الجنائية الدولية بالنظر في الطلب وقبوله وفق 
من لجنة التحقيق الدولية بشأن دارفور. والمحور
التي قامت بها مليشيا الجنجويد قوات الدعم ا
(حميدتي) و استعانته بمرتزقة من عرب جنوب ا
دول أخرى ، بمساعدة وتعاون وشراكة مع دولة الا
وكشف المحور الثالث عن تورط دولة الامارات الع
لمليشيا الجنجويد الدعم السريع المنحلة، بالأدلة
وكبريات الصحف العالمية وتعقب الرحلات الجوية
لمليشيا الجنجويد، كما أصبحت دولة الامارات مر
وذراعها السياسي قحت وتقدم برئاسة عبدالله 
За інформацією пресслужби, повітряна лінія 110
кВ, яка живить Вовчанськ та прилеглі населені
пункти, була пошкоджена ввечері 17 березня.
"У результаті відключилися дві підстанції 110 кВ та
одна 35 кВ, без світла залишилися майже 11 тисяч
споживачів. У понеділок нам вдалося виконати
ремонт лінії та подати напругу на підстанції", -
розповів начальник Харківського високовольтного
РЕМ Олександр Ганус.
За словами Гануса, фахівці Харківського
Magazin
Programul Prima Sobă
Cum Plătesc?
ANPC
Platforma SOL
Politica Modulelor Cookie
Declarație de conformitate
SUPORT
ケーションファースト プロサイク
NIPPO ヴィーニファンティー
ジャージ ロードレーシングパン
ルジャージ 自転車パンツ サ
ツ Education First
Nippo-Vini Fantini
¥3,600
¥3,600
----------
**WORK INSTRUCTION:** Pull every line containing "الجنجويد" out of the material and copy it.

**ANSWER TO THIS PROBLEM:**
التي قامت بها مليشيا الجنجويد قوات الدعم ا
لمليشيا الجنجويد الدعم السريع المنحلة، بالأدلة
لمليشيا الجنجويد، كما أصبحت دولة الامارات مر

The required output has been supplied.